RECORD EXTRACTS ▸
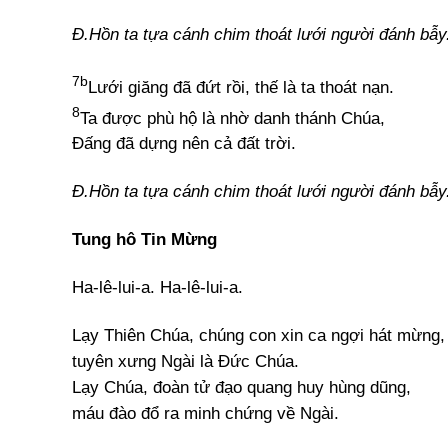
Đ.Hồn ta tựa cánh chim thoát lưới người đánh bẫy
7b
Lưới giăng đã đứt rồi, thế là ta thoát nạn.
8
Ta được phù hộ là nhờ danh thánh Chúa,
Đấng đã dựng nên cả đất trời.
Đ.Hồn ta tựa cánh chim thoát lưới người đánh bẫy
Tung hô Tin Mừng
Ha-lê-lui-a. Ha-lê-lui-a.
Lạy Thiên Chúa, chúng con xin ca ngợi hát mừng,
tuyên xưng Ngài là Đức Chúa.
Lạy Chúa, đoàn tử đạo quang huy hùng dũng,
máu đào đổ ra minh chứng về Ngài.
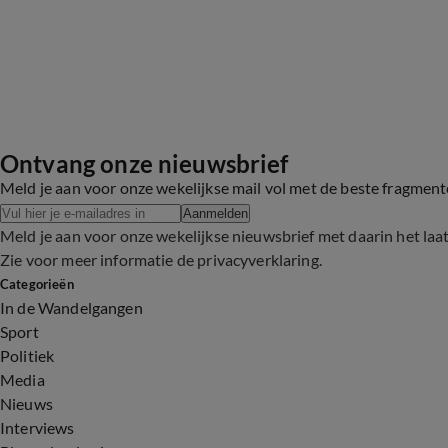
Ontvang onze nieuwsbrief
Meld je aan voor onze wekelijkse mail vol met de beste fragmen
Aanmelden
Meld je aan voor onze wekelijkse nieuwsbrief met daarin het laa
Zie voor meer informatie de
privacyverklaring
.
Categorieën
In de Wandelgangen
Sport
Politiek
Media
Nieuws
Interviews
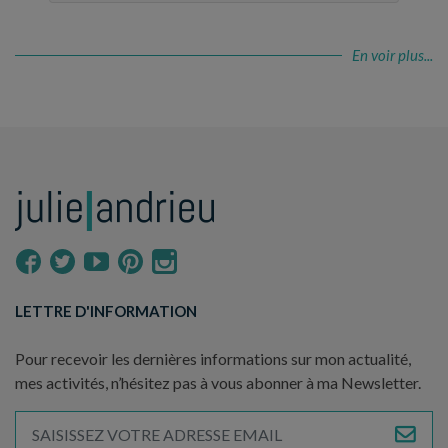
En voir plus...
LETTRE D'INFORMATION
Pour recevoir les dernières informations sur mon actualité,
mes activités, n’hésitez pas à vous abonner à ma Newsletter.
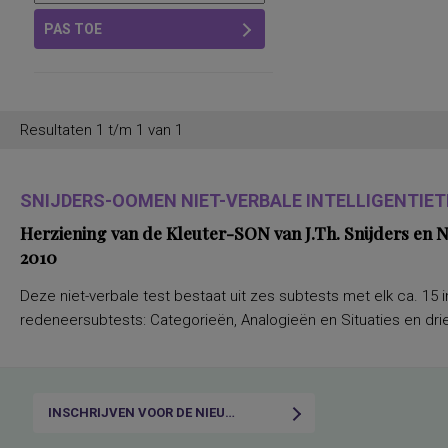
PAS TOE
Resultaten 1 t/m 1 van 1
SNIJDERS-OOMEN NIET-VERBALE INTELLIGENTIETE
Herziening van de Kleuter-SON van J.Th. Snijders en
2010
Deze niet-verbale test bestaat uit zes subtests met elk ca. 15 i
redeneersubtests: Categorieën, Analogieën en Situaties en drie
INSCHRIJVEN VOOR DE NIEUWSBRIEF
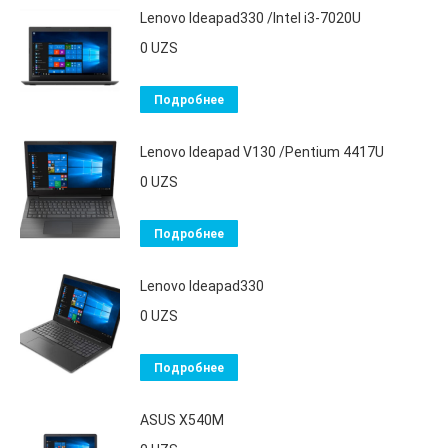
Lenovo Ideapad330 /Intel i3-7020U
0
UZS
Подробнее
Lenovo Ideapad V130 /Pentium 4417U
0
UZS
Подробнее
Lenovo Ideapad330
0
UZS
Подробнее
ASUS X540M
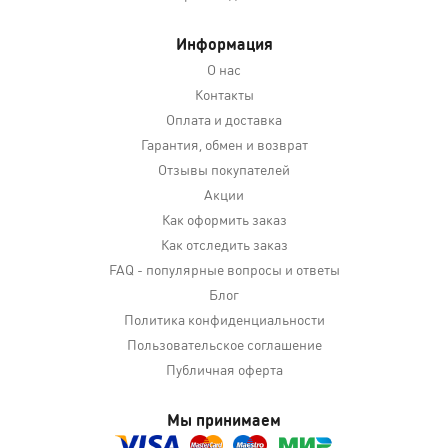
Информация
О нас
Контакты
Оплата и доставка
Гарантия, обмен и возврат
Отзывы покупателей
Акции
Как оформить заказ
Как отследить заказ
FAQ - популярные вопросы и ответы
Блог
Политика конфиденциальности
Пользовательское соглашение
Публичная оферта
Мы принимаем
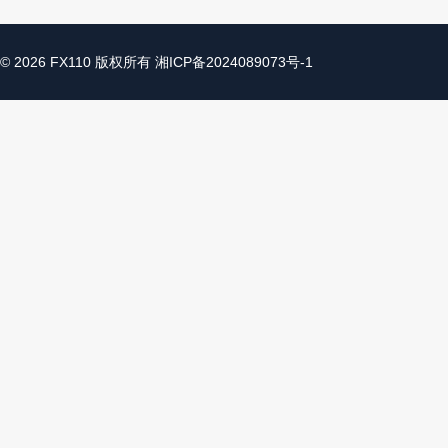
© 2026 FX110 版权所有
湘ICP备2024089073号-1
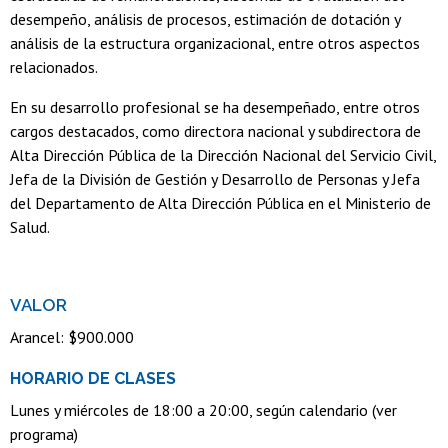
desempeño, análisis de procesos, estimación de dotación y
análisis de la estructura organizacional, entre otros aspectos
relacionados.
En su desarrollo profesional se ha desempeñado, entre otros
cargos destacados, como directora nacional y subdirectora de
Alta Dirección Pública de la Dirección Nacional del Servicio Civil,
Jefa de la División de Gestión y Desarrollo de Personas y Jefa
del Departamento de Alta Dirección Pública en el Ministerio de
Salud.
VALOR
Arancel: $900.000
HORARIO DE CLASES
Lunes y miércoles de 18:00 a 20:00, según calendario (ver
programa)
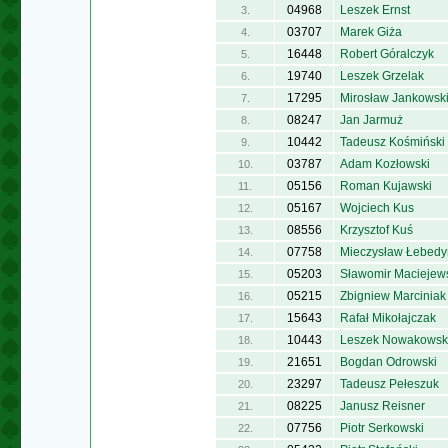
04968
Leszek Ernst
3.
03707
Marek Giża
4.
16448
Robert Góralczyk
5.
19740
Leszek Grzelak
6.
17295
Mirosław Jankowsk
7.
08247
Jan Jarmuż
8.
10442
Tadeusz Kośmiński
9.
03787
Adam Kozłowski
10.
05156
Roman Kujawski
11.
05167
Wojciech Kus
12.
08556
Krzysztof Kuś
13.
07758
Mieczysław Łebedy
14.
05203
Sławomir Maciejew
15.
05215
Zbigniew Marciniak
16.
15643
Rafał Mikołajczak
17.
10443
Leszek Nowakowsk
18.
21651
Bogdan Odrowski
19.
23297
Tadeusz Pełeszuk
20.
08225
Janusz Reisner
21.
07756
Piotr Serkowski
22.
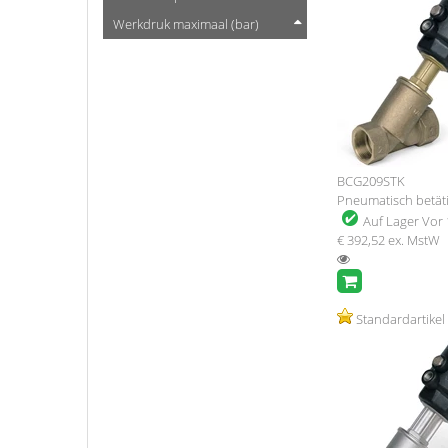
Werkdruk maximaal (bar)
BCG209STK
Pneumatisch betäti
Auf Lager
Vor 
€ 392,52
ex. MstW
Standardartikel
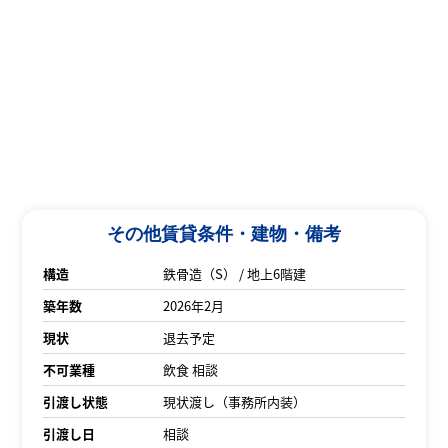
その他賃貸条件・建物・備考
構造
鉄骨造（S） / 地上6階建
築年数
2026年2月
現状
退去予定
不可業種
飲食 相談
引渡し状態
現状渡し（事務所内装）
引渡し日
相談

WHAT NEEDS TO BE DONE ▸ Your task is to copy each line from the material above that includes the word "Chúa".

PROBLEM SOLUTION ▸
Ta được phù hộ là nhờ danh thánh Chúa,
Lạy Thiên Chúa, chúng con xin ca ngợi hát mừng,
tuyên xưng Ngài là Đức Chúa.
Lạy Chúa, đoàn tử đạo quang huy hùng dũng,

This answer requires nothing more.